• EXERCISE
Count the lines below that contain the word "birden" and give only that number.

┌──

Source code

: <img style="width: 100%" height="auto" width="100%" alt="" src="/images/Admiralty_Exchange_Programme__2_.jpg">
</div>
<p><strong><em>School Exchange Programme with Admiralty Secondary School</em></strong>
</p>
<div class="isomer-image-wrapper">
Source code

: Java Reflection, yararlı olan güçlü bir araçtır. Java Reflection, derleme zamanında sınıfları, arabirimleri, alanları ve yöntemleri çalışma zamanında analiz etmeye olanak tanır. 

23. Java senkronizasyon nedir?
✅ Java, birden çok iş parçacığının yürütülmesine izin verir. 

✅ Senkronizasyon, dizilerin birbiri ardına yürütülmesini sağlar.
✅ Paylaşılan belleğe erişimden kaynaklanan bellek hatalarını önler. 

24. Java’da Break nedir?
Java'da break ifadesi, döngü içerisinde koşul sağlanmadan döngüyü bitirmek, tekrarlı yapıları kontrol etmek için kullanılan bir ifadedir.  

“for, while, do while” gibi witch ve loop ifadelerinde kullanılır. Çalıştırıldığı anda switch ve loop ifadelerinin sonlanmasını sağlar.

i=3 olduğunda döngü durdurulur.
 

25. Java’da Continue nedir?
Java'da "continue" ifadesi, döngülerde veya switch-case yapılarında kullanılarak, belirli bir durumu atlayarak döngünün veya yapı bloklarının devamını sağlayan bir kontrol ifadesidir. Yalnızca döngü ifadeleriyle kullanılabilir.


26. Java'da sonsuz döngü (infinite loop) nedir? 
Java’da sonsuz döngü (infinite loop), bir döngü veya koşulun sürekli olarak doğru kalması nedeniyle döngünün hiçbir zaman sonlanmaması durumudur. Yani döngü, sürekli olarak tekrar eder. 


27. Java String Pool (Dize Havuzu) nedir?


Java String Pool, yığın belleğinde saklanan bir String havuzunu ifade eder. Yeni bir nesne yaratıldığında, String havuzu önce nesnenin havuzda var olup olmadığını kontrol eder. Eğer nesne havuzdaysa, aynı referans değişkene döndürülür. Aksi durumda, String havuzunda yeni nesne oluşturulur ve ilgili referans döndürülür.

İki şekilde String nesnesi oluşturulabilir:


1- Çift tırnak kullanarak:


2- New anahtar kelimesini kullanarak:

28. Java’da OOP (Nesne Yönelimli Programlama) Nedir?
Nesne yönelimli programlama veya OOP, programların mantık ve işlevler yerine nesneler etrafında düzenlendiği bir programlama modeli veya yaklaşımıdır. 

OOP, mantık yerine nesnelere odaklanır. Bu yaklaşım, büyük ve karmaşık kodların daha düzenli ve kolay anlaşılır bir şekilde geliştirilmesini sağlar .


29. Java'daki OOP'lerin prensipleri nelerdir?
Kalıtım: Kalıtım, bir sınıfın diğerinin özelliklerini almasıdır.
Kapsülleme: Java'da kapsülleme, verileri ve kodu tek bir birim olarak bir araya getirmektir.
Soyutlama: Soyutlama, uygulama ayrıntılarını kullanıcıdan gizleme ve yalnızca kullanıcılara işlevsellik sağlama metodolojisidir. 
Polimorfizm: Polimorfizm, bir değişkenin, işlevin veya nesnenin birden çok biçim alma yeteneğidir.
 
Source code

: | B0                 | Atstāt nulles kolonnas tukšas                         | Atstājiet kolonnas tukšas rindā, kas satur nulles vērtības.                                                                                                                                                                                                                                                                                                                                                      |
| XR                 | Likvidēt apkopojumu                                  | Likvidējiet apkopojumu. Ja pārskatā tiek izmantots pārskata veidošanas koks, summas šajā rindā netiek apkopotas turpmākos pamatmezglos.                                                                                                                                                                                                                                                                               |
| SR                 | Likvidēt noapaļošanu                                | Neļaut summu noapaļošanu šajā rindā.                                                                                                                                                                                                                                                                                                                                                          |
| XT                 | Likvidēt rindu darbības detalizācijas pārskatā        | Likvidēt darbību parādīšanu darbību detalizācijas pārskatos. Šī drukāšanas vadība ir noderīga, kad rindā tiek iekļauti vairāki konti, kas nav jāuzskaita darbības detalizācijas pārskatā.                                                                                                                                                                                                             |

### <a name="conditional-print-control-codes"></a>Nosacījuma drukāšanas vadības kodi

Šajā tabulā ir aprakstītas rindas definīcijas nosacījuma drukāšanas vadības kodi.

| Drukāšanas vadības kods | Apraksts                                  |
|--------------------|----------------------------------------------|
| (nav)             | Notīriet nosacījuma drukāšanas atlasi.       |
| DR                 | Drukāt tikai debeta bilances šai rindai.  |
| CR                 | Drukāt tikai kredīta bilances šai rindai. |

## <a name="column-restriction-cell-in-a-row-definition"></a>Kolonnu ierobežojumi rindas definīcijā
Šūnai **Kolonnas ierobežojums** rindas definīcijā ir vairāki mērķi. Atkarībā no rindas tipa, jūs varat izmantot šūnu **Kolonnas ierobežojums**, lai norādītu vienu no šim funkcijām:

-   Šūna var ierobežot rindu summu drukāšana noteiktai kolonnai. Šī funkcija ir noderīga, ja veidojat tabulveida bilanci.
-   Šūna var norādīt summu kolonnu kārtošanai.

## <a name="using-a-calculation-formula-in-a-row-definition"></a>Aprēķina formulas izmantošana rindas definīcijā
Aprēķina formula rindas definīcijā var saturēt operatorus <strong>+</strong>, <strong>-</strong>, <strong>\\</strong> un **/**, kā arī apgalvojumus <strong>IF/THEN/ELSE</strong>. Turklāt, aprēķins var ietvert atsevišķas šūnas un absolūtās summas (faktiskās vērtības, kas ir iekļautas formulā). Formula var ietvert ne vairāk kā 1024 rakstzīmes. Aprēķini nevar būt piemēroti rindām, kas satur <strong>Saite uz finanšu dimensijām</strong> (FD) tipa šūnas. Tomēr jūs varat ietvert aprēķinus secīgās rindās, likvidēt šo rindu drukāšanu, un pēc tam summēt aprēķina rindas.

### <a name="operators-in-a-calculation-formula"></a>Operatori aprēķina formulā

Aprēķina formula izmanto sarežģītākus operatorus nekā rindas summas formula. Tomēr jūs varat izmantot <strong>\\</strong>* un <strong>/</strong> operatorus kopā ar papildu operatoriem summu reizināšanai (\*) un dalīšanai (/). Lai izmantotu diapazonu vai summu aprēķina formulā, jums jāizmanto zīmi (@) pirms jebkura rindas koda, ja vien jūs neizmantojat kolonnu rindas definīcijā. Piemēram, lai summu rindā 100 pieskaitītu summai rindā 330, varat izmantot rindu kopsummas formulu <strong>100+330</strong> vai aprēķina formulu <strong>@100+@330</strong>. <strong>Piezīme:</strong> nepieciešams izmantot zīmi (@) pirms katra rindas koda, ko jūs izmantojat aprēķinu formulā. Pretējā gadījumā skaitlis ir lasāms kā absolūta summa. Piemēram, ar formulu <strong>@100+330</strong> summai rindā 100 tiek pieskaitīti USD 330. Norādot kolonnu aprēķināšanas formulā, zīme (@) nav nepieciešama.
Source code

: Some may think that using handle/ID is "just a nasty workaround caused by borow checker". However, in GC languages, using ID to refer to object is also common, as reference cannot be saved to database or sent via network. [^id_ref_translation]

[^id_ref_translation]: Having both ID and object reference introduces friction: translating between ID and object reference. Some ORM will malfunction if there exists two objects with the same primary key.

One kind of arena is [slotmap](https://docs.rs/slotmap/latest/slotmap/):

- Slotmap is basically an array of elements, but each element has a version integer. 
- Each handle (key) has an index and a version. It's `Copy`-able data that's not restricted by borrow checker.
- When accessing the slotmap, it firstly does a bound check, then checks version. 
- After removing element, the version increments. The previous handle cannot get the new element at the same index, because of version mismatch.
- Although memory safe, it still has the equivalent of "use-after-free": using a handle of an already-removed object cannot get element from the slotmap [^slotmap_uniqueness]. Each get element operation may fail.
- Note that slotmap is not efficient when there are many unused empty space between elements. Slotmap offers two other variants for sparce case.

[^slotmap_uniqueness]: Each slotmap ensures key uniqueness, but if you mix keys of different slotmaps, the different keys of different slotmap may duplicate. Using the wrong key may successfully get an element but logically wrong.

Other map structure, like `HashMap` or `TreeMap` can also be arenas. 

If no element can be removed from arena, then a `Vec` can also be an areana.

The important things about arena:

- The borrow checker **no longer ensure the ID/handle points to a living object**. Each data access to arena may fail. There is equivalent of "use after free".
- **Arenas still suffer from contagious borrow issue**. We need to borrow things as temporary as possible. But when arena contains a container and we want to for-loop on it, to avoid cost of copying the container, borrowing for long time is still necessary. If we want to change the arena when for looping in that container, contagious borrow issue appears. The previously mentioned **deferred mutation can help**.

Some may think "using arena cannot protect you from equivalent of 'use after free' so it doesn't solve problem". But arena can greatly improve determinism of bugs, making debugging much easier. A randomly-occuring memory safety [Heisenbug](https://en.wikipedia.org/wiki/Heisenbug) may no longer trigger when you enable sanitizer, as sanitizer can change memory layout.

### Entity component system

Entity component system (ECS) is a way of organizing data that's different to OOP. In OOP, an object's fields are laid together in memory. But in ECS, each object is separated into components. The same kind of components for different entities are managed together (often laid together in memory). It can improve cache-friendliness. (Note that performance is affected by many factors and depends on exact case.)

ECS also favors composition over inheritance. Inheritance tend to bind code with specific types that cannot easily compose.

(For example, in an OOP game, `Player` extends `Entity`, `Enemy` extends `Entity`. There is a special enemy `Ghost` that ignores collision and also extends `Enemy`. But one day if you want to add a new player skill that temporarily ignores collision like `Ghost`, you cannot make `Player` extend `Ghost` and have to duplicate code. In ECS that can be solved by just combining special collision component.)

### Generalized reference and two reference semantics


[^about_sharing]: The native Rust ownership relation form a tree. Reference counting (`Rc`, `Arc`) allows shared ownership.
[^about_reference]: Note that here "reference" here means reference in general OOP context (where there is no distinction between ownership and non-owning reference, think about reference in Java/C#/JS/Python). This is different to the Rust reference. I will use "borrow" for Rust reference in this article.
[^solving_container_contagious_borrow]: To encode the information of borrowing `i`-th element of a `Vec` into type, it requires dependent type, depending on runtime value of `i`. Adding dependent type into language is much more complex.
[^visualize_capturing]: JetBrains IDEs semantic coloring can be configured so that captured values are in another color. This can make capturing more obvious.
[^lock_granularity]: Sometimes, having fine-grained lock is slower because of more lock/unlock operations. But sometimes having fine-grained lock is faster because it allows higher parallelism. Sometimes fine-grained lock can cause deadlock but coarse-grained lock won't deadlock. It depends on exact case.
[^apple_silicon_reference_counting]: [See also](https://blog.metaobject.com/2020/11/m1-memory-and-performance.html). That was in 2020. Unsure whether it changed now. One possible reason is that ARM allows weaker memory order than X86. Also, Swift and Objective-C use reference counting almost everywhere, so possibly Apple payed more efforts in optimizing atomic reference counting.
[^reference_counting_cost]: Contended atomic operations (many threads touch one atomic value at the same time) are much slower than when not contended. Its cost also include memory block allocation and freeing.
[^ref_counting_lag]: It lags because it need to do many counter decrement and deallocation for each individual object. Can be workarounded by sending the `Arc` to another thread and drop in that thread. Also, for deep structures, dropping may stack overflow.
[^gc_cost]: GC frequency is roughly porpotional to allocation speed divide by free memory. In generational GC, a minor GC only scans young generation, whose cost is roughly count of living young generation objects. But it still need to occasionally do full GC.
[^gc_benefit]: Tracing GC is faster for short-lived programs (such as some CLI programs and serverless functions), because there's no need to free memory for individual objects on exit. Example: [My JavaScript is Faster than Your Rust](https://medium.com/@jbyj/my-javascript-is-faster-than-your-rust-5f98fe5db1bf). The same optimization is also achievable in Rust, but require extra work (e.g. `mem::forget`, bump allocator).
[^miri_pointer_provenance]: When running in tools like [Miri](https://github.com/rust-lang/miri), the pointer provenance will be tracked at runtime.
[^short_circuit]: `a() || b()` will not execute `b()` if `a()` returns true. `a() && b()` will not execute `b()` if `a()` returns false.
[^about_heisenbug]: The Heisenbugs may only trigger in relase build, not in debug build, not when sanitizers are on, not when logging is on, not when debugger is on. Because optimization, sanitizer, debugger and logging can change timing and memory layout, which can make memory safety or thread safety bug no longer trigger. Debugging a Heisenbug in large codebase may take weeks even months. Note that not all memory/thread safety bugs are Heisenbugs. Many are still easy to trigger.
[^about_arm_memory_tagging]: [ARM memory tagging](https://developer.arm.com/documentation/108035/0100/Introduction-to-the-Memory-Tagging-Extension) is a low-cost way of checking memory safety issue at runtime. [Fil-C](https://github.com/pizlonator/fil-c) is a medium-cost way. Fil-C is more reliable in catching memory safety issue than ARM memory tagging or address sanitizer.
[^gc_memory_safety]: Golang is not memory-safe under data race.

└──

• TASK ANSWER
2